Passage for review:
The equation for authentic happiness is creativity and compassion. Leisure is a part of both sides of the equation; creativity flows when the spirit is relaxed, and compassion comes more readily when we are not entangled in meaningless minutiae that encumbers us pyschologically.

We are miserable because we are stressed. We are stressed because we are overworked and forced to take jobs we dislike.
And we are overworked and forced to take jobs we dislike because we have allowed ourselves to be maniuplated by the malevolent mentality that WORK is what gives us purpose, and we must WORK to LIVE.



NO NO NO. It's not to say that some not jobs are not enjoyable, and of course in our current context we DO need to work to live... but firstly, ALL jobs should be enjoyable vocation-type jobs or it's pointless, and secondly, working for someone else's benefit is NO way to LIVE!

Exercise prompt:
Copy out the passage on happiness and work word for word, keeping its spelling, capitals and punctuation unchanged. The listing has nothing to do with the passage on happiness and work.

Record set:
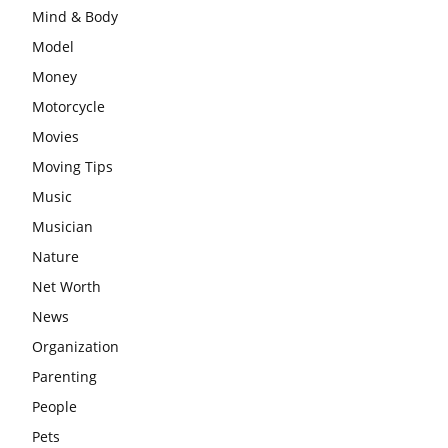
Mind & Body
Model
Money
Motorcycle
Movies
Moving Tips
Music
Musician
Nature
Net Worth
News
Organization
Parenting
People
Pets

Result:
The equation for authentic happiness is creativity and compassion. Leisure is a part of both sides of the equation; creativity flows when the spirit is relaxed, and compassion comes more readily when we are not entangled in meaningless minutiae that encumbers us pyschologically.

We are miserable because we are stressed. We are stressed because we are overworked and forced to take jobs we dislike.
And we are overworked and forced to take jobs we dislike because we have allowed ourselves to be maniuplated by the malevolent mentality that WORK is what gives us purpose, and we must WORK to LIVE.



NO NO NO. It's not to say that some not jobs are not enjoyable, and of course in our current context we DO need to work to live... but firstly, ALL jobs should be enjoyable vocation-type jobs or it's pointless, and secondly, working for someone else's benefit is NO way to LIVE!